**What to work on**
Look through the data below and return each line where "depth" appears.

**Available data**

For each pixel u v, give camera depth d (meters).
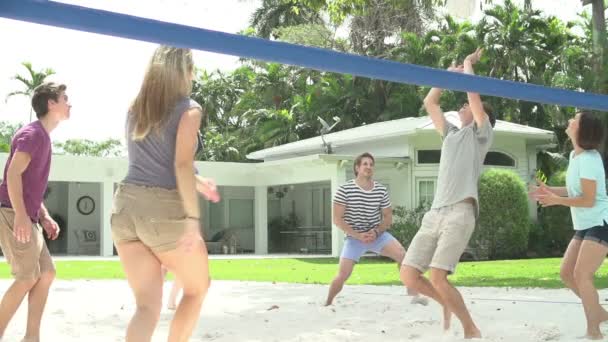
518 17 32.25
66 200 31.31
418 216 22.33
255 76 41.78
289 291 9.88
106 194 25.05
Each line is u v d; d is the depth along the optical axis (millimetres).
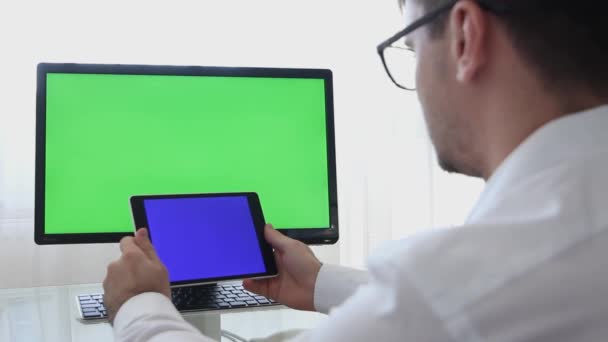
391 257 387
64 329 994
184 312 879
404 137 1833
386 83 1801
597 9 416
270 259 879
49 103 926
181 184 973
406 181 1847
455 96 493
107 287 673
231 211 878
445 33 495
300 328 912
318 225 1016
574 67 428
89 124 939
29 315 1011
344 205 1796
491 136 476
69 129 933
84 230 935
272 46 1724
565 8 420
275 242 884
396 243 421
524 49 438
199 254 833
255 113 998
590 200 373
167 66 967
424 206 1857
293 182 1010
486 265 359
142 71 958
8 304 1050
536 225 369
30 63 1531
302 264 873
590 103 435
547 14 424
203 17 1665
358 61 1787
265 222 944
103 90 945
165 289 681
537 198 391
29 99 1527
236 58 1697
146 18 1622
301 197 1012
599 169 387
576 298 342
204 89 981
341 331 372
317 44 1759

**Exercise solution**
For each pixel u v, give camera depth d (meters).
Each line is u v d; d is the depth along the optical axis (millimetres).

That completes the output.